I am referring to the agreement on referendum embodied in the coalition agreement. Thus, the interpretation of these provisions is up to the coalition politicians. It’s hard to imagine that they will go to any independent judicial procedure with a request for interpretation of the provision in question. There is no other way than mutual agreement. Since the Pact has been substantially changing the way the EU institutions are working, e.g. voting in the Council of EU, and gives new tasks to EU institutions, one can hardly say that it did not concern the EU´s primary law. However, we can discuss whether the “trigger” of referendum, according to the coalition agreement, should be solely a formal change of the founding EU Treaties, which is not going to happen anyway. Or we can discuss if the referendum’s trigger should be any material change of the primary law, seen as a set of international legal provisions governing the EU and the functions of its institutions. As I already mentioned, it is up to politicians to agree on a correct interpretation.
The overall structure of the economic and monetary union has changed since the commitment to adopt a common European currency; furthermore it also changes the contract for fiscal union. Is the government counting on the fact that citizens would decide on the future adoption or rejection of the euro in referendum?
There are new conditions for countries joining the economic and monetary union, in addition to meeting Maastricht criterions, as well as gaining accession to the previously mentioned Fiscal Pact with all resulting consequences, but also participation in the euro zone rescue mechanisms, e.g. in the European Financial Stability Facility (EFSF) and the upcoming European stability mechanism (ESM). Therefore, adopting the euro will be associated with significant financial costs. Given the above, it is reasonable that the government considers such a considerable change of our commitment to the adoption of the euro to be interconnected with referendum. It is, however, a matter of political discussion, and the principled approach to the relationship between the representative and the plebiscite elements in democracy.
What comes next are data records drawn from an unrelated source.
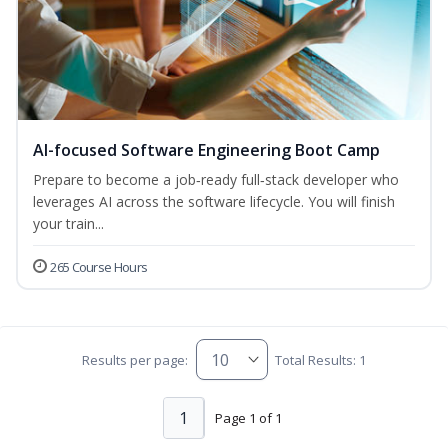
AI-focused Software Engineering Boot Camp
Prepare to become a job‑ready full‑stack developer who
leverages AI across the software lifecycle. You will finish
your train...
265 Course Hours
Results per page:
Total Results: 1
1
Page 1 of 1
In this respect, how do you perceive further the development of EU integration? Has the European integration process reached its peak, and now can we await a gradual return to nation states?
I personally have doubts about how the current process of European integration will continue. The decision-making within the EU, but after all within the national states as well, takes place increasingly in the spirit of some processes automatically related to each other, and these processes are losing factors of politically and democratically legitimate decision-making. Thus, it has been left to legitimacy to make the decision-making more effective.
Not surprisingly, the gap between a real will of citizens, and actual steps, is widening. Then again, any argument is based on some “objective necessity”, pressure of financial markets, stability of the currency, etc., no matter what opinions resonate in society. Therefore, I hope to avoid an overheating of the integration process, which would result in the opposite. What is happening in the euro zone is a shining example. In the beginning, it was a nice idea of common currency leading to greater political connections and reinforcement of interconnections between European nations. Today, we have a situation where the tension and mutual mistrust among the euro zone members, and their nations respectively, are much higher than before the foundation of the monetary union. I do not think that the integration process has reached its peak, however any of its shifts would be linked with a growing tension in society if the process would be justified only with its effectiveness and not with the population’s will as well.